Mais le groupe a nié tout acte répréhensible par l'intermédiaire de son avocat.
« En permettant aux agents de sécurité ougandais de traverser le Kenya et d'enlever essentiellement ces personnes, le Kenya a failli à son devoir de protéger la liberté et le bien-être de tous les habitants de son territoire, quelle que soit leur nationalité ou leur affiliation politique », a déclaré l'observateur dans un éditorial.
En mai dernier, le défenseur rwandais des droits humains Yusuf Ahmed Gasana a été enlevé de son domicile à Nairobi par des personnes non identifiées et n'a pas été vu depuis.
Des sources ont dit à la famille de Gasana qu'il était détenu dans un centre de détention secret au Rwanda avec plusieurs autres personnes qui n'étaient pas encore inculpées.
Parmi les autres cas marquants, mentionnons : Pour ceux qui cherchent refuge au Kenya, c'est effrayant.

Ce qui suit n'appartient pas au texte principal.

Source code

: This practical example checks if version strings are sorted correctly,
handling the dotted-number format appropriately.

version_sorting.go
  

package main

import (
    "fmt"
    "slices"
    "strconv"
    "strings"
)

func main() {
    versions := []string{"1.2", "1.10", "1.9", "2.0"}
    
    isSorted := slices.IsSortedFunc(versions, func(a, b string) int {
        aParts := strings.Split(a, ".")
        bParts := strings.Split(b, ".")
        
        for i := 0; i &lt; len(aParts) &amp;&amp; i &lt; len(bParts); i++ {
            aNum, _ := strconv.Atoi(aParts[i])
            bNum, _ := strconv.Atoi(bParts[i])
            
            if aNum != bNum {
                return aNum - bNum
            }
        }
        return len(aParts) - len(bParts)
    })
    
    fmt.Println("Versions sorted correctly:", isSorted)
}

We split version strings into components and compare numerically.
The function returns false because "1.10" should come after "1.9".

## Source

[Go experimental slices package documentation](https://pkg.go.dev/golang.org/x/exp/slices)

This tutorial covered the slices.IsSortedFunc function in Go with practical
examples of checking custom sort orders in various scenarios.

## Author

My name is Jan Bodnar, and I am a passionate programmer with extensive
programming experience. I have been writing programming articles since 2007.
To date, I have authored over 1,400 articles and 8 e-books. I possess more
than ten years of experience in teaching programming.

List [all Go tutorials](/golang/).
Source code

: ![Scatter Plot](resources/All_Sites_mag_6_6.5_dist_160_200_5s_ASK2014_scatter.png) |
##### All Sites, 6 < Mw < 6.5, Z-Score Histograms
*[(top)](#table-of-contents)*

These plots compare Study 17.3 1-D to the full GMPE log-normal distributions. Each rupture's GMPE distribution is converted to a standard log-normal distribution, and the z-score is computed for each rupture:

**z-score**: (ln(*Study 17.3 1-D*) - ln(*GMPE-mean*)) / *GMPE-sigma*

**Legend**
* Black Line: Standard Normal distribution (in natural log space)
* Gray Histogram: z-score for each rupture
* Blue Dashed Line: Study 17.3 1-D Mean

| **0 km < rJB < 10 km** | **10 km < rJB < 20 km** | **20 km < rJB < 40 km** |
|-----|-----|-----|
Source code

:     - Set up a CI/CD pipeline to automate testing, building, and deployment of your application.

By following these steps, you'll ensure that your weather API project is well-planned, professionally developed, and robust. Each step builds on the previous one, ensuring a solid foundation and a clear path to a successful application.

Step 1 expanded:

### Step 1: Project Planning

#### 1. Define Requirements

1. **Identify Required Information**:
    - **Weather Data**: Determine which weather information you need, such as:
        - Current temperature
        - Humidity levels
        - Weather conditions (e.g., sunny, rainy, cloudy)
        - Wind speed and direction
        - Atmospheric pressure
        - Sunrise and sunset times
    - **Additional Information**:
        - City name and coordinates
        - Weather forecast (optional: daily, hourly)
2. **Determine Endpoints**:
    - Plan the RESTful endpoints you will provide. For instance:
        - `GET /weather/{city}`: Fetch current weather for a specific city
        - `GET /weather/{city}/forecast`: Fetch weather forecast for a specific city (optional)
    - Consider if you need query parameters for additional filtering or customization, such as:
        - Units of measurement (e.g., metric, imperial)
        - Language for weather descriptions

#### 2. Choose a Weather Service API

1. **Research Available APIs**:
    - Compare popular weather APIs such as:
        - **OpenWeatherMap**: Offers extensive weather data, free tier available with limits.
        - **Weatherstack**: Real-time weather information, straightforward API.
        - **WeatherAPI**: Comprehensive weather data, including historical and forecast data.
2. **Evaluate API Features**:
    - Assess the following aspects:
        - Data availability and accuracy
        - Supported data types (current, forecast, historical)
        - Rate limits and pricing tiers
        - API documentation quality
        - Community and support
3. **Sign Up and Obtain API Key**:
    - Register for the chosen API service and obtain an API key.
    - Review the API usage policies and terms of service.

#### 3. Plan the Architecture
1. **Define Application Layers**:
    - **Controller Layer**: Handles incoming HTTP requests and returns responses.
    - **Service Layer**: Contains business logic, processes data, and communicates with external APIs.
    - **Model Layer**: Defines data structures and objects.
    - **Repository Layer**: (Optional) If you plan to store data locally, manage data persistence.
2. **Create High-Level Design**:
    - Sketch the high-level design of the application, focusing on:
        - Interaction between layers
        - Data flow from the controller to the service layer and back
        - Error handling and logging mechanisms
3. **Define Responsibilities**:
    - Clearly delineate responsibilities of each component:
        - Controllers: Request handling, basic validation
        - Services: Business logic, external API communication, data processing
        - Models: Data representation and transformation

« Je suis plus actif sur les médias sociaux à cause des menaces de toutes parts », a déclaré à la BBC un réfugié rwandais qui critique le gouvernement rwandais, qui vit au Kenya depuis plus de 10 ans.
Le jeune homme de 40 ans croit que les autorités kényanes aident les responsables rwandais à le retrouver.
« Rentrer à la maison n'est pas une option pour moi et ma famille, mais nous vivons dans la peur constante ici », a-t-il dit.
« J'ai bien peur que le fait d'être accédé par les gens que nous fuyons soit une énorme possibilité », a ajouté le réfugié.
En raison de la menace croissante, plus de 3 000 réfugiés et demandeurs d'asile vivent actuellement sous la protection d'une organisation non gouvernementale, le Refugee Consortium of Kenya (RCK).
La crainte d'être arrêtés, inculpés ou extradés est l'une des raisons pour lesquelles ils se sont tournés vers le RCK pour obtenir de l'aide, a déclaré Shadrack Kuyoh, chercheur principal de l'organisation, à la BBC.
Il a déclaré que l'expulsion des réfugiés était contraire à la loi kényenne sur les réfugiés, qui vise à garantir qu'ils « ne soient pas renvoyés dans des territoires où ils risquent d'être lésés ».
Le sort des ressortissants turcs depuis leur expulsion reste incertain.
On croyait que ces quatre personnes faisaient partie du mouvement Gulen, nommé d'après le religieux musulman turc Fethullah Gulen, qui dirigeait des écoles au Kenya et dans d'autres parties du monde.
Leur déportation est survenue peu après que Gulen, accusé par la Turquie d'avoir comploté un coup d'État raté en 2016, est décédé, suggérant que la Turquie exploitait sa mort pour réprimer ses partisans.
Le président du Conseil interreligieux du Kenya, Mgr Willybard Kitogho Lagho, a décrit ces quatre personnes comme des « personnes épris de paix » qui ont participé à des activités humanitaires.
« Leurs enlèvements soulignent les préoccupations croissantes concernant la sécurité de tous les réfugiés et demandeurs d'asile au Kenya, a-t-il déclaré.
Edgar Githua, analyste de la politique étrangère kényan, a déclaré que le gouvernement aurait dû les remettre à l'agence des réfugiés de l'ONU pour se protéger des critiques.
"Kenya a sali son image internationale.
Cela sera cité pour les âges.
Nous ne pouvons pas annuler ce que nous avons fait », a-t-il dit.